Reputation: 43
I am trying to delete an existing Parquet file and replace it with data in a dataframe that read the data in the original Parquet file before deleting it. This is in Azure Synapse using PySpark.
So I created the Parquet file from a dataframe and put it in the path:
full_file_path
I am trying to update this Parquet file. From what I am reading, you can't edit a Parquet file so as a workaround, I am reading the file into a new dataframe:
df = spark.read.parquet(full_file_path)
I then create a new dataframe with the update:
df.createOrReplaceTempView("temp_table")
df_variance = spark.sql("""SELECT * FROM temp_table WHERE ....""")
and the df_variance dataframe is created.
I then delete the original file with:
mssparkutils.fs.rm(full_file_path, True)
and the original file is deleted. But when I do any operation with the df_variance dataframe, like df_variance.count(), I get a FileNotFoundException error. What I am really trying to do is:
df_variance.write.parquet(full_file_path)

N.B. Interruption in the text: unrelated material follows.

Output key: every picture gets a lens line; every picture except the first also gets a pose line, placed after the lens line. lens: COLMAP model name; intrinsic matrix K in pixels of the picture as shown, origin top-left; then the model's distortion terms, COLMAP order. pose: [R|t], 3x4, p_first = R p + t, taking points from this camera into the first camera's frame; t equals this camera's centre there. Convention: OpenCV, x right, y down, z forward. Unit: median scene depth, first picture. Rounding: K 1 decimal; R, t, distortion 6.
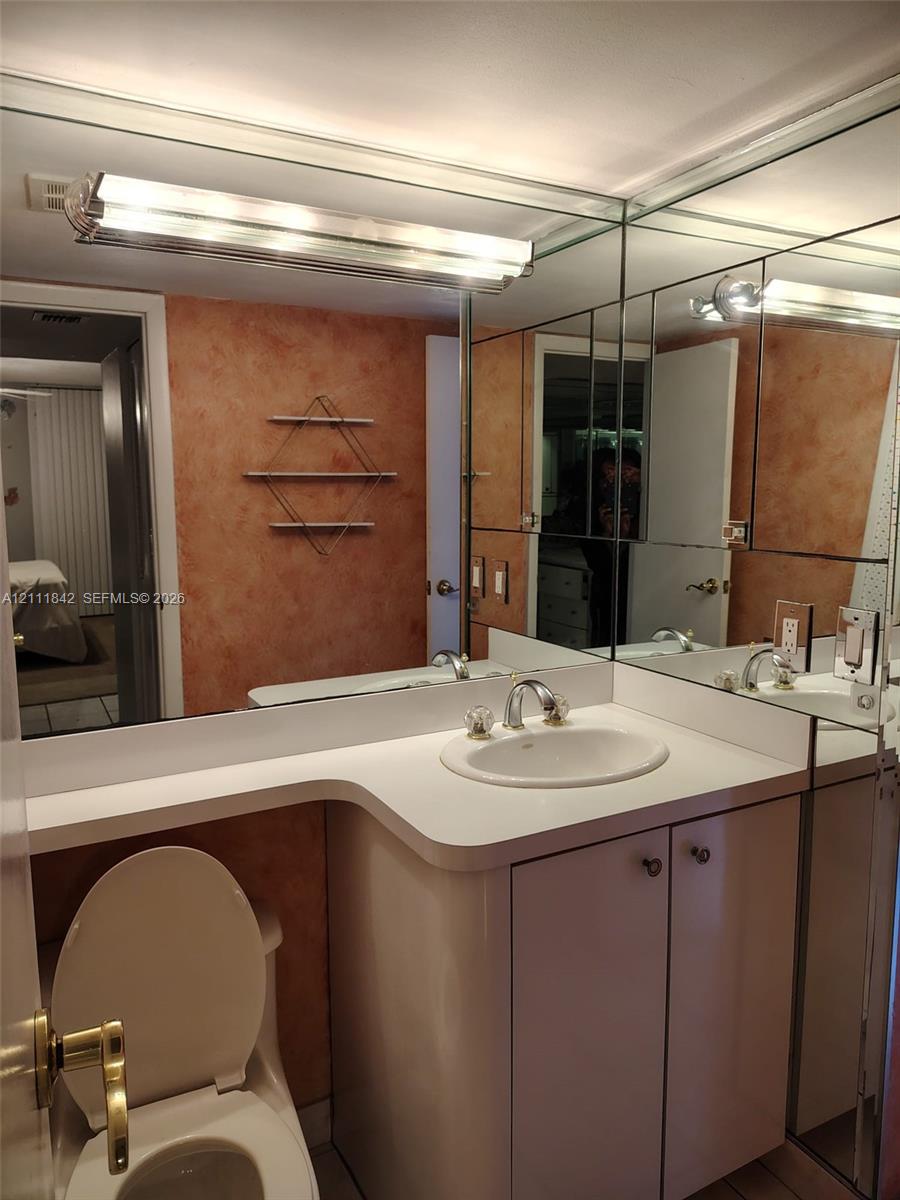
lens RADIAL K [[834.4, 0, 450.0], [0, 834.4, 600.0], [0, 0, 1]] dist [0.043013, -0.051298]
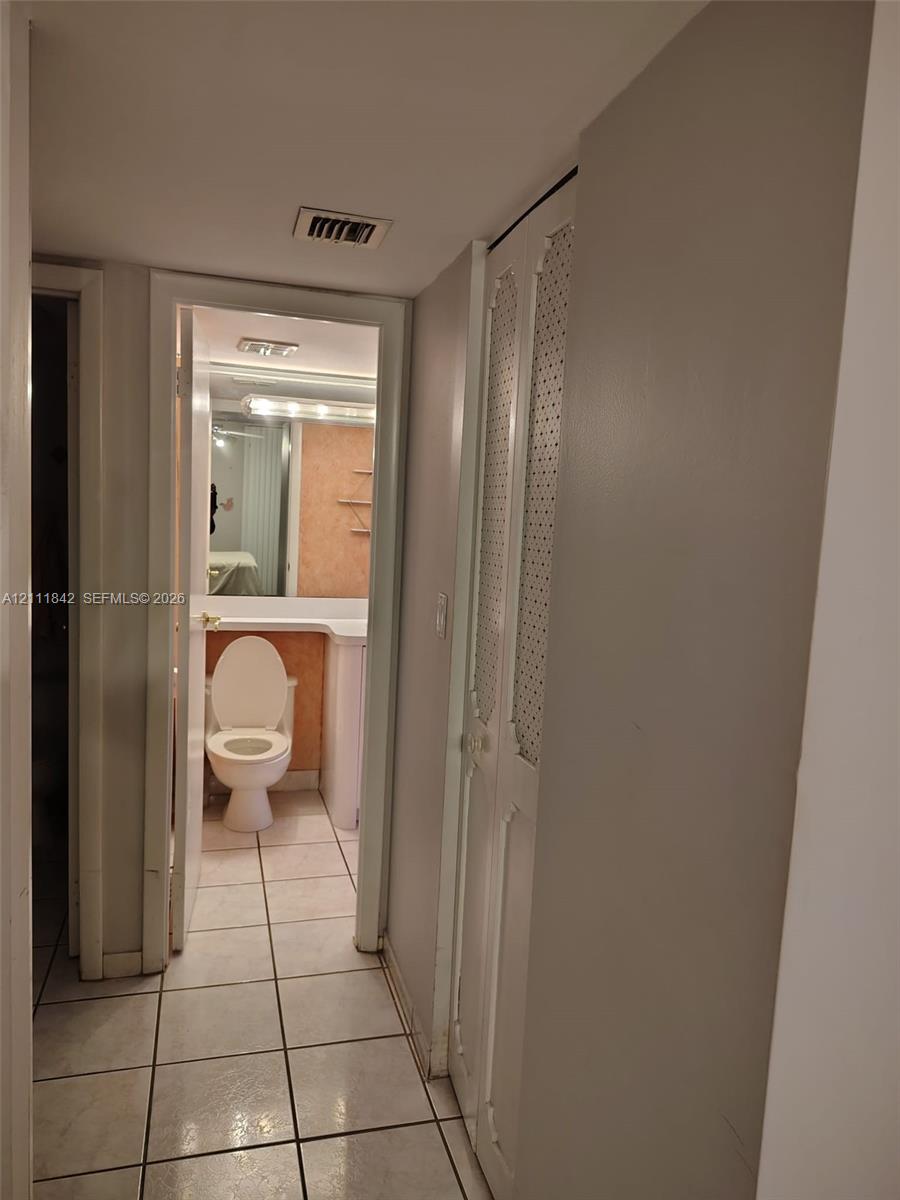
lens RADIAL K [[834.4, 0, 450.0], [0, 834.4, 600.0], [0, 0, 1]] dist [0.043013, -0.051298]
pose [[0.972445, 0.074488, -0.220912, 0.413334], [-0.081585, 0.996397, -0.023166, 0.088993], [0.218390, 0.040551, 0.975019, -0.721357]]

and that is also a FileNotFoundException error. But I am finding that any operation I try to do with the df_variance dataframe is producing this error. So I am thinking it might have to do with the fact that the original full_file_path has been deleted and that the df_variance dataframe maintains some sort of reference to the (now deleted) file path, or something like that. Please help. Thanks.
Upvotes: 0
Views: 226
Reputation: 88971
Spark dataframes aren't collections of rows. Spark dataframes use "deferred execution". Only when you call
df_variance.write
is a spark job run that reads from the source, performs your transformations, and writes to the destination.
A Spark dataframe is really just a query that you can compose with other expressions before finally running it.
You might want to move on from parquet to delta. https://learn.microsoft.com/en-us/azure/synapse-analytics/spark/apache-spark-what-is-delta-lake
Upvotes: 1